#### Page text:
★ ★ ★

# Newly scaped 75g Rhom tank



## DiPpY eGgS (Mar 6, 2005)

I know this tank will most likely change quite a bit as I get more plants, but I was wanting some feedback on how this looks as of now.. You can't see some of the fore/midground plants, but they are there.. Picture it with the plants grown in, and a rhom in there







(he is comming tomorrow)
Also, since I don't have enough regular hairgrass right now, I will be planting it in more places in place of some of the glosso that is in there


----------



## rbp75 (May 2, 2004)

Looks like your off to a good start. For some reason I think some corkscrew vals would look awsome in there, and would make a good security plant for a rhom especially if it is a small one. keep updating.


----------



## DiPpY eGgS (Mar 6, 2005)

I'm definately getting more plants--pittsburgh aquarium plant club meeting is sunday, and I'm gonna get some clippings from everyones tank lol.
OOH!! I'm sending away for some red pygmy chain sword 'micro' 
should get it next week to mix with the dwarf hairgrass! -should be sweet.


----------



## rbp75 (May 2, 2004)

DiPpY eGgS said:


> I'm definately getting more plants--pittsburgh aquarium plant club meeting is sunday, and I'm gonna get some clippings from everyones tank lol.
> OOH!! I'm sending away for some red pygmy chain sword 'micro'
> should get it next week to mix with the dwarf hairgrass! -should be sweet.


I just bought some pygmy chain swords tonight at elmers. I live about 1/2 mile from them.


----------



## DiPpY eGgS (Mar 6, 2005)

rbp75 said:


> I'm definately getting more plants--pittsburgh aquarium plant club meeting is sunday, and I'm gonna get some clippings from everyones tank lol.

★ ★ ★

#### Raw data:
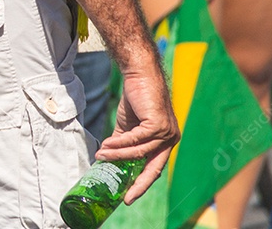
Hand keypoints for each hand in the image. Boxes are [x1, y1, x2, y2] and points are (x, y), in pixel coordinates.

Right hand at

★ ★ ★

#### Prompt 1:
Answer these questions from the forum thread about the 75g Rhom tank.
(a) According to DiPpY eGgS, what will be planted in more places in place of some of the glosso?
(b) Which plant does rbp75 suggest as a good security plant for a rhom?
(c) Where did rbp75 buy pygmy chain swords?
#### Prompt 2:
Write out the part of the forum thread starting with "I know this" and going on through "is comming tomorrow)".

#### Written reply 1:
(a) Regular hairgrass.
(b) Corkscrew vals.
(c) At elmers.

#### Written reply 2:
I know this tank will most likely change quite a bit as I get more plants, but I was wanting some feedback on how this looks as of now.. You can't see some of the fore/midground plants, but they are there.. Picture it with the plants grown in, and a rhom in there







(he is comming tomorrow)